Martin Luther King Jr. once said, "history will have to record that the greatest tragedy of this period of social transition was not the strident clamor of the bad people, but the appalling silence of the good people."

We recognize that bad people exist in this world, and we recognize that they bring forth the systems that fail so many people every single day, but what is even more important to recognize are the silent majority - the people who, by engaging in neutrality, enable and purvey the side of the oppressors by doing nothing for their brothers and sisters on the front lines.

Maybe we think being neutral and not causing conflict is supposed to be about peacekeeping and in some way benefits the political discussion if we don't try to argue. But if we don't call out those who purvey failing systems, even if it's our best friend who says something homophobic, even if it's our representatives who support bills like the abortion ban in Alabama, even if it's our president who denies the fact that climate change is killing our planet faster than we can hope to reverse it, do we not, in essence, by all accounts of technicality side with those pushing the issues forward? If we let our best friend get away with saying something homophobic, will he ever start to change his ways, or will he ever be forced to realize that what he's said isn't something that we can just brush aside? If we let our representatives get away with ratifying abortion bans, how far will the laws go until women have no safe and reasonable control over their own bodily decisions? If we let our president continue to deny climate change, will we not lose our ability to live on this planet by choosing to do nothing?
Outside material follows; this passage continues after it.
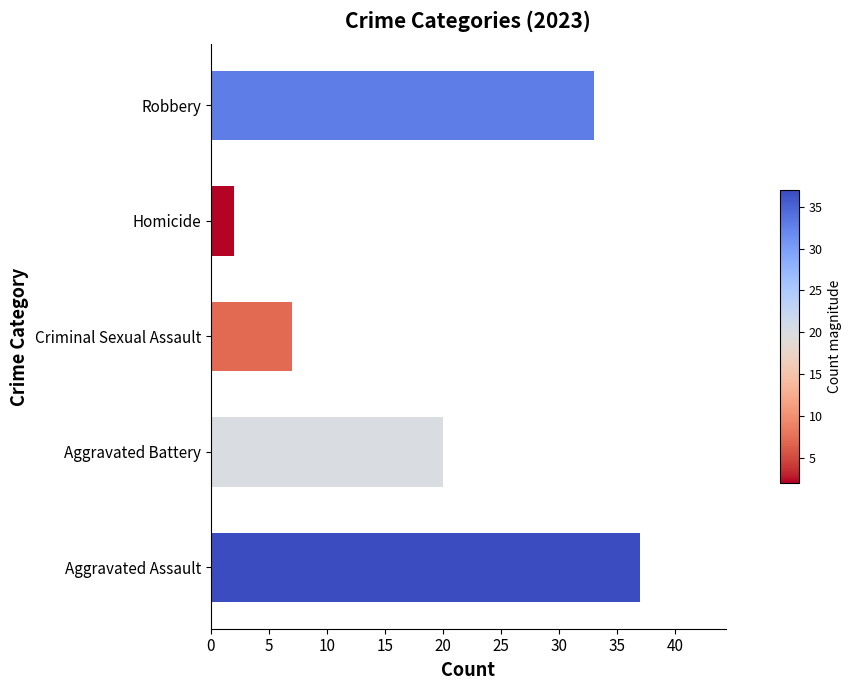

Reading bottom to top, transcribe all the data shown in this chart.

37	20	7	2	33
We cannot pander to people who think that being neutral in times of injustice is a reasonable stance to take. We cannot have sympathy for people who decide they don't want to care about the political climate we're in today. Your attempts at avoiding conflict only make the conflict worse - your silence in this aspect is deafening. You've given ammunition for the oppressors who take your silence and apathy and continue to carry forth their oppression. If you want to be a good person, you need to suck it up and take a stand, or else nothing is going to change. We need to raise the voices of those who struggle to be heard by giving them the support they need to succeed against the opposition.